Collected data
=== Begin Enclosure ===

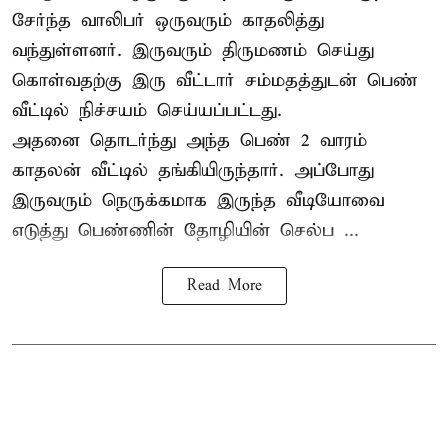
சேர்ந்த வாலிபர் ஒருவரும் காதலித்து
வந்துள்ளனர். இருவரும் திருமணம் செய்து
கொள்வதற்கு இரு வீட்டார் சம்மதத்துடன் பெண்
வீட்டில் நிச்சயம் செய்யப்பட்டது.
அதனை தொடர்ந்து அந்த பெண் 2 வாரம்
காதலன் வீட்டில் தங்கியிருந்தார். அப்போது
இருவரும் நெருக்கமாக இருந்த வீடியோவை
எடுத்து பெண்ணின் தோழியின் செல்ப ...
Read More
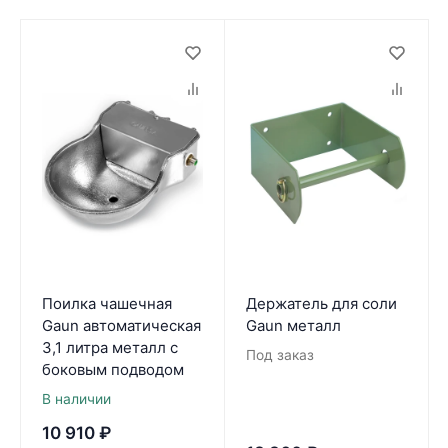
Поилка чашечная
Держатель для соли
Gaun автоматическая
Gaun металл
3,1 литра металл с
Под заказ
боковым подводом
В наличии
10 910
₽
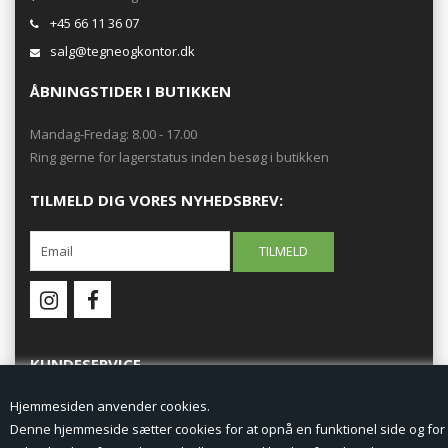
+45 66 11 36 07
salg@tegneogkontor.dk
ÅBNINGSTIDER I BUTIKKEN
Mandag-Fredag: 8.00 - 17.00
Ring gerne for lagerstatus inden besøg i butikken
TILMELD DIG VORES NYHEDSBREV:
KUNDESERVICE
Hjemmesiden anvender cookies.
Forside
Denne hjemmeside sætter cookies for at opnå en funktionel side og for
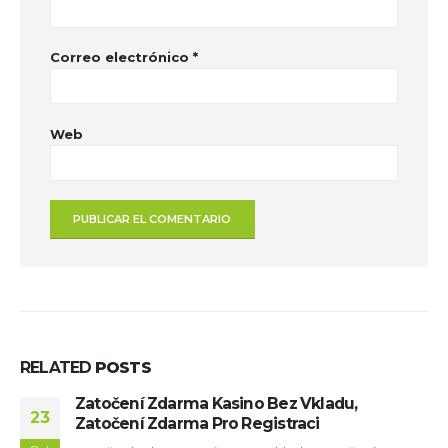
Correo electrónico
*
Web
RELATED
POSTS
Zatočení Zdarma Kasino Bez Vkladu,
23
Zatočení Zdarma Pro Registraci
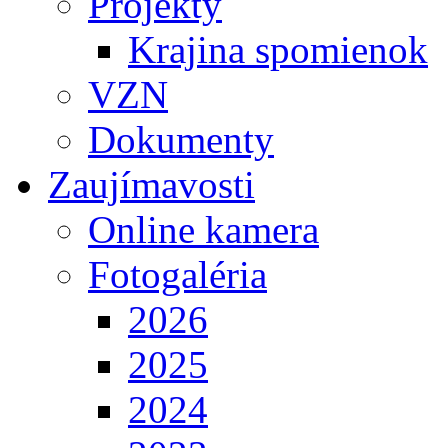
Projekty
Krajina spomienok
VZN
Dokumenty
Zaujímavosti
Online kamera
Fotogaléria
2026
2025
2024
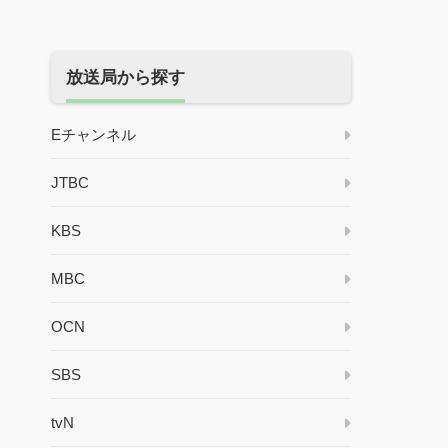
放送局から探す
Eチャンネル
JTBC
KBS
MBC
OCN
SBS
tvN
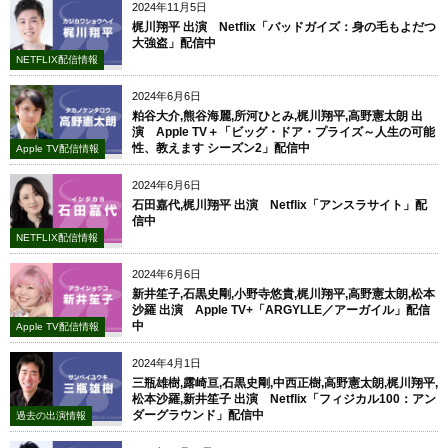
2024年11月5日
梶川翔平 出演 Netflix「バッドガイズ：身の毛もよだつ
大強盗」配信中
NETFLIX配信情報
2024年6月6日
粕谷大介,熊谷海麗,所河ひとみ,梶川翔平,高野憲太朗 出
演 Apple TV＋「ビッグ・ドア・プライズ～人生の可能
性、教えます シーズン2」配信中
Apple TV配信情報
2024年6月6日
石田嘉代,梶川翔平 出演 Netflix「アンスラサイト」配
信中
NETFLIX配信情報
2024年6月6日
新井笙子,石黒史剛,小野寺悠貴,梶川翔平,高野憲太朗,松本
沙羅 出演 Apple TV+「ARGYLLE／アーガイル」配信
中
Apple TV配信情報
2024年4月1日
三瓶雄樹,露崎亘,石黒史剛,中西正樹,高野憲太朗,梶川翔平,
松本沙羅,新井笙子 出演 Netflix「フィジカル100：アン
ダーグラウンド」配信中
過去の出演情報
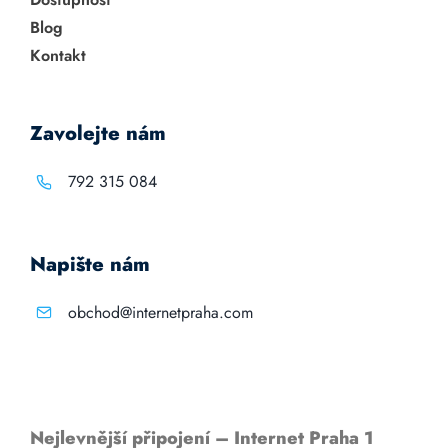
Blog
Kontakt
Zavolejte nám
792 315 084
Napište nám
obchod@internetpraha.com
Nejlevnější připojení – Internet Praha 1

=== End Enclosure ===

## PROBLEM TO WORK ON
What you return must match, character for character, the lines above from the one with "Gaun автоматическая" through the one with "Zaujímavosti", minus any pictures.

## WRITTEN RESPONSE
Gaun автоматическая
Gaun металл
3,1 литра металл с
Под заказ
боковым подводом
В наличии
10 910
₽
+45 66 11 36 07
salg@tegneogkontor.dk
ÅBNINGSTIDER I BUTIKKEN
Mandag-Fredag: 8.00 - 17.00
Ring gerne for lagerstatus inden besøg i butikken
TILMELD DIG VORES NYHEDSBREV:
KUNDESERVICE
Hjemmesiden anvender cookies.
Forside
Denne hjemmeside sætter cookies for at opnå en funktionel side og for
Correo electrónico
*
Web
RELATED
POSTS
Zatočení Zdarma Kasino Bez Vkladu,
23
Zatočení Zdarma Pro Registraci
Projekty
Krajina spomienok
VZN
Dokumenty
Zaujímavosti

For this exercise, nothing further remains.